§ WRITTEN TASK
Go through the listing below and output exactly the line with "floor lamp: present", the line with "watering can: present", and each line between; omit the rest.

§ SOURCE DATA
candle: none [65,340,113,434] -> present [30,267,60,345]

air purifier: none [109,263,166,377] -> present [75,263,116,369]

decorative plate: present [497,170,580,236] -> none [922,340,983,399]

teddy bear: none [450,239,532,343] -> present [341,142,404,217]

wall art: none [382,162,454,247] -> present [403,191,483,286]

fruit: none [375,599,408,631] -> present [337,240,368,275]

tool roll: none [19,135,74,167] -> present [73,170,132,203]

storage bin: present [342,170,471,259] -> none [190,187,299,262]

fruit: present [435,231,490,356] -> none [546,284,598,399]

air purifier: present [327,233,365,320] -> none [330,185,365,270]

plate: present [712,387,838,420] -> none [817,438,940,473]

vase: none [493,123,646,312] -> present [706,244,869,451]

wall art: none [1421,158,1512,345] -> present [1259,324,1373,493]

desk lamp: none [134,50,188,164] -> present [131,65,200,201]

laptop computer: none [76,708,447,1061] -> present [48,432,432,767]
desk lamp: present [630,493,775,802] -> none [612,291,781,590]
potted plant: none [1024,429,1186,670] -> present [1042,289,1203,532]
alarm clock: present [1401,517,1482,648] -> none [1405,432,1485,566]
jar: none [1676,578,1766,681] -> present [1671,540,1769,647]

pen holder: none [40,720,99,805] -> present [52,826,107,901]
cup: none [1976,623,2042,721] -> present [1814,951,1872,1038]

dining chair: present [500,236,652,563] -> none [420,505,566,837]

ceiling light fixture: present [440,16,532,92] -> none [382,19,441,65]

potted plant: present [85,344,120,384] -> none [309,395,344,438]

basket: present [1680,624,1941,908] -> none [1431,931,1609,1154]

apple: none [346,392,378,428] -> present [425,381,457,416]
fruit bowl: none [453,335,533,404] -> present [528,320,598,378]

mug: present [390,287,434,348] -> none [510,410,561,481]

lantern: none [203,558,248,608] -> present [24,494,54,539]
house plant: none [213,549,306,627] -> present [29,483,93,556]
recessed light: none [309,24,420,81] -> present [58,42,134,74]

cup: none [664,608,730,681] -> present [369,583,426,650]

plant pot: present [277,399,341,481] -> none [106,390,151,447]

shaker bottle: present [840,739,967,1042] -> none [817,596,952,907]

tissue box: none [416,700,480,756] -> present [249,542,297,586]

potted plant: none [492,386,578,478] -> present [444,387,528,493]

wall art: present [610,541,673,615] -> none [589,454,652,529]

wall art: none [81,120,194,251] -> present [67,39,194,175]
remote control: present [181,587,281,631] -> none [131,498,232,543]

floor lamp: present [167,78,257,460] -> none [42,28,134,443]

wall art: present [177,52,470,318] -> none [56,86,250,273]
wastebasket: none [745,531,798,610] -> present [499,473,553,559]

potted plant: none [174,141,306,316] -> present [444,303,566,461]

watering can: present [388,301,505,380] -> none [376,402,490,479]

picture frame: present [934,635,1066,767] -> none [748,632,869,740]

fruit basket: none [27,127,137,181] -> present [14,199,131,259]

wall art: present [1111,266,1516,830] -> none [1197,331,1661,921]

§ YOUR RESPONSE
floor lamp: present [167,78,257,460] -> none [42,28,134,443]

wall art: present [177,52,470,318] -> none [56,86,250,273]
wastebasket: none [745,531,798,610] -> present [499,473,553,559]

potted plant: none [174,141,306,316] -> present [444,303,566,461]

watering can: present [388,301,505,380] -> none [376,402,490,479]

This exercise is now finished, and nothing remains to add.